Артюшка поодаль, отвернувшись, смотрел на Иртыш. Лошадь, натягивая уздечку, пыталась достать с земли клок травы.
Когда на земле валялись куски раздробленного, искрошенного и затоптанного в песок, мяса — глубоко вздыхая, люди подняли иконы и понесли.
XV.
Нашел Кирилл Михеич — в ящичке письменном завалилась — монетку счастьеносицу — под буквой «П» — «I».
Думал: были времена настоящие, человек жил спокойно. Ишь, и монета то у него — солдатский котелок сделать можно. Широка и крепка. Жену, Фиозу Семеновну, вспомнил, — какими ветрами опахивает ее тело?
Борода — от беспокойств что ли — выросла как дурная трава, — ни красоты, ни гладости. Побрить надо. Уровнять…

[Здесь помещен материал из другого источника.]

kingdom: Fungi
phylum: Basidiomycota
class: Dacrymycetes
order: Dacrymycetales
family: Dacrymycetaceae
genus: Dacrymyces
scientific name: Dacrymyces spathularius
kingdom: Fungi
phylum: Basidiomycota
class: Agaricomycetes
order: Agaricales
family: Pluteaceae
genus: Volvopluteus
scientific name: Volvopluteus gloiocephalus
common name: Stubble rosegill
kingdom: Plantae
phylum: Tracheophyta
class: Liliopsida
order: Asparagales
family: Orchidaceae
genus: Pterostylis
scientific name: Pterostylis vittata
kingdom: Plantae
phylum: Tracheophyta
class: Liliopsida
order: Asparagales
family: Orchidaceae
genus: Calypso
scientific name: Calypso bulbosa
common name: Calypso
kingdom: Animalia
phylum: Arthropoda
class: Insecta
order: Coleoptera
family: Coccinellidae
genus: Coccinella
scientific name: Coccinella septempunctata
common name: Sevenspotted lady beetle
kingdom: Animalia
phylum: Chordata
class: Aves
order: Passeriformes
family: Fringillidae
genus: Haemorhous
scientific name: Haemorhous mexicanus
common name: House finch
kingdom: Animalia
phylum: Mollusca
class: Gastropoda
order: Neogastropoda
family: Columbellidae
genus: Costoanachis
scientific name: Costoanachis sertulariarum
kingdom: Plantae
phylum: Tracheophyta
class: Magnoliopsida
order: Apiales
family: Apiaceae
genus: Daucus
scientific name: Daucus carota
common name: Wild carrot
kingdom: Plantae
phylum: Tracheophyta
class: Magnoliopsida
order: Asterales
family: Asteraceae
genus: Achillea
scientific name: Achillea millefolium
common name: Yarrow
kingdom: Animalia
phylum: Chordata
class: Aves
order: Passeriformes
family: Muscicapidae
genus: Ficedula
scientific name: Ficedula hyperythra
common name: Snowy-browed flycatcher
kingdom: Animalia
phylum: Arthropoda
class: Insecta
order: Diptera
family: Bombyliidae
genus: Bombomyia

А где-то позади, сминалось в душе лицо Фиозы Семеновны, — тело ее сосало жилы мужицкие. Томителен и зовущ дух женщины, неотгончив. Чье-то всплывало податливое и широкое мясо, — азиатского дома-ли… еще кого-ли… не все-ли равно кого — можно мять и втискивать себя… Не все-ли равно?
Горячим скользким пальцем сунул в боковой кармашек жилета монетку Павла-царя, слышит: шаг косой по крыльцу.
Выглянул в окно. Артюшка в зеленом мундире. Погон фронтовой — ленточка, без парчи. Скулы остро-косы, как и глаза. Глаза — как туркменская сабля.
Вошел, пальцами где-то у кисти Кирилла Михеича слегка тронул:
— Здорово.
Глядели они один другому в брови — пермская бровь, голубоватая; степной волос — как аркан черен и шершав. Надо им будто сказать, а что — не знают… А может и знают, а не говорят.
Прошел Артюшка в залу. Стол под белой скатертью, — отвернулся от стола.
— Олимпиада здесь? — спросил как-будто лениво.